The History of Customer Success

First, let’s acknowledge the obvious – Customer Success (CS) is closely associated with B2B, whereas Customer Experience (CX) aligns more with B2C. The question is why, and for that, we need to dig into the B2B archives and review how Customer Success came to be.

Specifically, let’s look at that post-sale experience through the decades:

  • 💾 1990s
    Software purchases are transactional (perpetual licensing!), so there is only Customer Service. Any real experience comes mostly from 3rd parties.

  • 📀 2000s
    A post-sale experience emerges as Onboarding/Implementation is added, but this is heavy in the first 90 days or so, and then…Customer Service again.

  • 📱 2010s
    With subscription sales taking over, we finally see a bridge between Onboarding and Customer Service, and thus “Customer Success” is born.

This explains the origin of Customer Success, which was to fill the gap between Onboarding and Support, simply because subscription required an ongoing customer relationship.

The Misunderstanding of CS

Wait, CS as additive? Those of us around in the 2010s didn’t experience it that way, did we? “Customer Success” was used for everything, a new function serving as a total replacement for Onboarding, Training, Services, and Support. Somehow, our incremental answer to the subscription relationship became the default for the entire post-sale function, which ended up hurting CS along the way.

CX versus CS

“Customer Experience,” then, represents the entire post-sale function, from Onboarding and Training through Services and Support. Yes, it includes Customer Success as one function, the incremental role in a Customer Experience that ensures the customer derives value from their purchase.

To go one further and emphasize the negative:

  • Customer Success is not training

  • Customer Success is not services

  • Customer Success is not support

  • Customer Success is not onboarding

This is why CS struggles. It has simply been asked to do too much, to be the jack of all trades, but master of none. If you are in Customer Success and you are doing those things listed above, be aware that you’re not being set up for success.

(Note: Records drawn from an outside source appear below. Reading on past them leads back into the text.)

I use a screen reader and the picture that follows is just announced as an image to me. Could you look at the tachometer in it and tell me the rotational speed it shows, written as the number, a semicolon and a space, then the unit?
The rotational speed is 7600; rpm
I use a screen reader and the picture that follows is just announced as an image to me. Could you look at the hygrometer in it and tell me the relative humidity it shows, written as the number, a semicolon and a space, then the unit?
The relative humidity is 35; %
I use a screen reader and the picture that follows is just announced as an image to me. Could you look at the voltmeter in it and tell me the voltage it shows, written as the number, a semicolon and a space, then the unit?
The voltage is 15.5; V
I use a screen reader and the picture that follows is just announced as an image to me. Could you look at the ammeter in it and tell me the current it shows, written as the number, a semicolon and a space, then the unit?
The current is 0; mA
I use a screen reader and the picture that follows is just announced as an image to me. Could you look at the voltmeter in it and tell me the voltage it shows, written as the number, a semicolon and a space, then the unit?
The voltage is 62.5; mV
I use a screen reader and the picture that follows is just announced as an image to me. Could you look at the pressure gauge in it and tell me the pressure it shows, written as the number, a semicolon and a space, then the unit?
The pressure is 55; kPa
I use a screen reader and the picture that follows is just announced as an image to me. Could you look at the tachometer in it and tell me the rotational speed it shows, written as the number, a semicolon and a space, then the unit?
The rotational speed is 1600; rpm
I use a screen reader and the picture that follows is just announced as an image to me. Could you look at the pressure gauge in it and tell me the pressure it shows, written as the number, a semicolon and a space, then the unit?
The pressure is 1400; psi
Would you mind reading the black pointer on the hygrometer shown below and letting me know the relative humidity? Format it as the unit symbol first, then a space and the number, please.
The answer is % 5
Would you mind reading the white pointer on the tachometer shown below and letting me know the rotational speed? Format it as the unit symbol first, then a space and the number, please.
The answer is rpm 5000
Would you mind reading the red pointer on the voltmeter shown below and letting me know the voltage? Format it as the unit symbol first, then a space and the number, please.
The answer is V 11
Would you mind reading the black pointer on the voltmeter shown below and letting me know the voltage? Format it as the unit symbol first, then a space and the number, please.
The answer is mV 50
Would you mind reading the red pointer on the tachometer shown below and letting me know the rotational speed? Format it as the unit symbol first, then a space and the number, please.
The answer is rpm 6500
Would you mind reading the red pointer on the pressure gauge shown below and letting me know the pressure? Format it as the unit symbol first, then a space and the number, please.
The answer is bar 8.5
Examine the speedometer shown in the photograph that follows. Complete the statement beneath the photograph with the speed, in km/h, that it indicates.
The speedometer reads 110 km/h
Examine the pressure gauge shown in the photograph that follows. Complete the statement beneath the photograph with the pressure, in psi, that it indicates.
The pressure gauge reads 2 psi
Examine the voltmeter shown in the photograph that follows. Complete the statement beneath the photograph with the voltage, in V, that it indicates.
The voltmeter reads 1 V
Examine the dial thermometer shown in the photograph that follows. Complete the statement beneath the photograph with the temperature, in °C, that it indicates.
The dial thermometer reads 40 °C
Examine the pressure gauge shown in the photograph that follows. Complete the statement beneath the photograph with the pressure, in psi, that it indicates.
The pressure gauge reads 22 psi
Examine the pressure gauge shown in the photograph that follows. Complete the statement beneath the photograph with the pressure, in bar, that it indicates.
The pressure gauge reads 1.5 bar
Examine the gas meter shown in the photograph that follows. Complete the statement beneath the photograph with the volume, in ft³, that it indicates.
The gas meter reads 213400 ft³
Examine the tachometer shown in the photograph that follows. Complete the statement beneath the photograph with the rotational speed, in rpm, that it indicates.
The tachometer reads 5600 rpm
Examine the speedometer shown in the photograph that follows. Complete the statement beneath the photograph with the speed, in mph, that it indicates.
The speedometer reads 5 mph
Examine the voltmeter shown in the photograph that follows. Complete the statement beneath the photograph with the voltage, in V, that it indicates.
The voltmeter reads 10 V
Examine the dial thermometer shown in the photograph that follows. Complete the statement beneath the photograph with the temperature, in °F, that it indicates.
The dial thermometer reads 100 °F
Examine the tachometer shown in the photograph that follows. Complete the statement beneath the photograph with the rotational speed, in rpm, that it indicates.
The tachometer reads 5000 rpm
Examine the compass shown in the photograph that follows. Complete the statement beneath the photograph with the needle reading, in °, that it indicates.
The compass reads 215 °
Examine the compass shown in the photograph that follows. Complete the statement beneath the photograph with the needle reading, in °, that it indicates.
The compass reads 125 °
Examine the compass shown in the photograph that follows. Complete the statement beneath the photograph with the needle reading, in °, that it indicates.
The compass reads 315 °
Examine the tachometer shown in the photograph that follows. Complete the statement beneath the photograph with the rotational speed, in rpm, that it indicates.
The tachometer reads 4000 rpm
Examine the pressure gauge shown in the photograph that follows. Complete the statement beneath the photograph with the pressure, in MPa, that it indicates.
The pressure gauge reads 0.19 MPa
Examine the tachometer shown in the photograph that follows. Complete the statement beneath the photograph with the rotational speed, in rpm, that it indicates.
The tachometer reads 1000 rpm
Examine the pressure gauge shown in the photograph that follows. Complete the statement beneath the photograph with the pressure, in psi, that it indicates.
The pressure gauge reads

Earlier-stage companies are somewhat exempt. In their infancy, cost prohibits specialization. The key, though, is understanding that resources are doing multiple roles, and the lack of specialization cannot continue indefinitely. Awareness is critical. Track workloads across these functions, even if it’s all done by CS, and be ready to split into separate roles when the workload supports it.

This is how you make CS successful and create a CX that boosts net revenue retention.


I’ve kept this focused on post-sale, but we all know the customer experience starts well before purchase. Prospects interact with content, events, and ads, and talk with business development and sales representatives, and experience the actual product through demos and eventual use. All good topics for another discussion.


CX = the Customer Experience across all post-sale functions.
CS = the function inside CX that ensures customers derive value.